- **TASK INSTRUCTIONS**
Look through the lines below for the word "services", and copy every line that has it.

- **DATA TO EXAMINE**
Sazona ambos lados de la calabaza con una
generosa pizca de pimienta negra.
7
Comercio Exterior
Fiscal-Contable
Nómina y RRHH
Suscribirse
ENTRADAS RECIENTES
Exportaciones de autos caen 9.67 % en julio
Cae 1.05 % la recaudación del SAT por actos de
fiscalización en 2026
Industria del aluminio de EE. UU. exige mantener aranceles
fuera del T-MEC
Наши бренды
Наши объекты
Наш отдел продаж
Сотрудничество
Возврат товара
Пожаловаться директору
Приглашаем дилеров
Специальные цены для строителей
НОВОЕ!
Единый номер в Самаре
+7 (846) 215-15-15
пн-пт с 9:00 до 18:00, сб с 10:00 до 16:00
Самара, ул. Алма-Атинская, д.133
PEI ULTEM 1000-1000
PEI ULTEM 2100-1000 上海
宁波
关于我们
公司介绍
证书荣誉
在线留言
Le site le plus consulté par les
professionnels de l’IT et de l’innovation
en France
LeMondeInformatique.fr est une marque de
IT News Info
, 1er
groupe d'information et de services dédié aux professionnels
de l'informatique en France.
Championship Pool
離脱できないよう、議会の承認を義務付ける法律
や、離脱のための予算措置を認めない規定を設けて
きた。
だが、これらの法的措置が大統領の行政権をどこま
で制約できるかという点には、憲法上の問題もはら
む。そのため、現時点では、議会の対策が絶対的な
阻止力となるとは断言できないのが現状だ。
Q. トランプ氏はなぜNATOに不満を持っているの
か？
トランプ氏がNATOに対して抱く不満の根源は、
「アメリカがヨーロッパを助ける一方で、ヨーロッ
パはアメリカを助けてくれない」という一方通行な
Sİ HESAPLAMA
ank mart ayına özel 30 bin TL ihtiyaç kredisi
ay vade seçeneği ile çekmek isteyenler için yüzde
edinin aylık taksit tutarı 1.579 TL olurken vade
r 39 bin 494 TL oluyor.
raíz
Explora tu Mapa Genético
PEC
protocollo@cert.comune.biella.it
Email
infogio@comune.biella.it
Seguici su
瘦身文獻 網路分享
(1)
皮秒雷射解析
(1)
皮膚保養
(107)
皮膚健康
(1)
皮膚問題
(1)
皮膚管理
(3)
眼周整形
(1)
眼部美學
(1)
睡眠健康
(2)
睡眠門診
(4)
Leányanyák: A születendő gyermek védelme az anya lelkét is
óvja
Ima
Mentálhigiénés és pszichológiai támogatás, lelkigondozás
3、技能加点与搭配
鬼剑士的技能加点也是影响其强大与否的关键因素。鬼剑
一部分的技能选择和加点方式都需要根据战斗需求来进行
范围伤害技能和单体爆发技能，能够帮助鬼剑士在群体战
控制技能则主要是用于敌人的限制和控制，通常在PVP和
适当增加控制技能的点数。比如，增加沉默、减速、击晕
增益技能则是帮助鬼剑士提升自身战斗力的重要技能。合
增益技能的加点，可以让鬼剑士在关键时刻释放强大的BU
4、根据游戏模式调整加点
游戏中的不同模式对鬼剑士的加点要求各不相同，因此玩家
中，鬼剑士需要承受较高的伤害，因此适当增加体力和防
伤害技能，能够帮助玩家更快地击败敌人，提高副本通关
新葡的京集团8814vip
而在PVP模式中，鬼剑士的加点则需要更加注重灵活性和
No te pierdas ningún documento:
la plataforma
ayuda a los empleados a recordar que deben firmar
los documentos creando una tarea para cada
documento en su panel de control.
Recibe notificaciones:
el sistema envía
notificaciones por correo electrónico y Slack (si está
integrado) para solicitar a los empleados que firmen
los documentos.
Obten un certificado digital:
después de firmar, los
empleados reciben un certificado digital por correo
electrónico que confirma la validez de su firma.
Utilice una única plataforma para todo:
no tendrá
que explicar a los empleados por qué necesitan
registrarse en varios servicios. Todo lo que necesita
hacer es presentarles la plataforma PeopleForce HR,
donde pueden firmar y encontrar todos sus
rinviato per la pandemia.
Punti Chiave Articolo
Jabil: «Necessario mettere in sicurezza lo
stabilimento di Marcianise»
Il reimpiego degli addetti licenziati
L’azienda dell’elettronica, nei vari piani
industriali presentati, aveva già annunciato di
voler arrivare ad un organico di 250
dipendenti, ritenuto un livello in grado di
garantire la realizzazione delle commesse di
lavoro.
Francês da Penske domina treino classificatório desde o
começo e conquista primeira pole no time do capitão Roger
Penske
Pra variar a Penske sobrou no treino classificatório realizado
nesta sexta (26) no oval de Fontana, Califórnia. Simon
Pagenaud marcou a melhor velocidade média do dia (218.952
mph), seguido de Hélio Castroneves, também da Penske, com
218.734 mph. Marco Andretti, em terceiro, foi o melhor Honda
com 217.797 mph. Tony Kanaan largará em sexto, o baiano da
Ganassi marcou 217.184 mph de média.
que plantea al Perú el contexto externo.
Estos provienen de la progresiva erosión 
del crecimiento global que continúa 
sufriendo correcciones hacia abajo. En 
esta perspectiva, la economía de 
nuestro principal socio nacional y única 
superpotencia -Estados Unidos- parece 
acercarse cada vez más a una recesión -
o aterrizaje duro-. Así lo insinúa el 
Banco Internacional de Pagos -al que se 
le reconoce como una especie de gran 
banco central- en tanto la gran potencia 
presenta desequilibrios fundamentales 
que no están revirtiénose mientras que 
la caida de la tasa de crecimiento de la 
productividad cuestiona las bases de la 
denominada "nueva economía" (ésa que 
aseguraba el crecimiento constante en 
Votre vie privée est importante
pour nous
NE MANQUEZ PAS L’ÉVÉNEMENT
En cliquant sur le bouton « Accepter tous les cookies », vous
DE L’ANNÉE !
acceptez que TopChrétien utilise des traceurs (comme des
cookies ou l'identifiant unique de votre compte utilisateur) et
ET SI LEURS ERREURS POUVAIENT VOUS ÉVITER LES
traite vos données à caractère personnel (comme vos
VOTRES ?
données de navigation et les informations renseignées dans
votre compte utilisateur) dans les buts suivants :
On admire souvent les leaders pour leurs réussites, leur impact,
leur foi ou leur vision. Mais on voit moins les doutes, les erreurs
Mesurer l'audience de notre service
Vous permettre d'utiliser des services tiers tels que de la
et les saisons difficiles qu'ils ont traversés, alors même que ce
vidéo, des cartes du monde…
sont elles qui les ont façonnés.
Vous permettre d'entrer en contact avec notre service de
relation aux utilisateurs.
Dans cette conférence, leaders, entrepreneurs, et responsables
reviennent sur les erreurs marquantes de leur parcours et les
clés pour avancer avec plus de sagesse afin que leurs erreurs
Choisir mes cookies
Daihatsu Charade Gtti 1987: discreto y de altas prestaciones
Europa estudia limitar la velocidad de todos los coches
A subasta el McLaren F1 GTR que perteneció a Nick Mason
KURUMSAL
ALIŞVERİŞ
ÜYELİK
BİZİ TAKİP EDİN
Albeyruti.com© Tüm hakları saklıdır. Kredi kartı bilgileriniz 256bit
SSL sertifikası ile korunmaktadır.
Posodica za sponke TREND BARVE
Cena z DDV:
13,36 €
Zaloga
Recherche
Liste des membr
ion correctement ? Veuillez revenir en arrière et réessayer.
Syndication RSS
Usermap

- **ANSWER SPACE**
groupe d'information et de services dédié aux professionnels
Vous permettre d'utiliser des services tiers tels que de la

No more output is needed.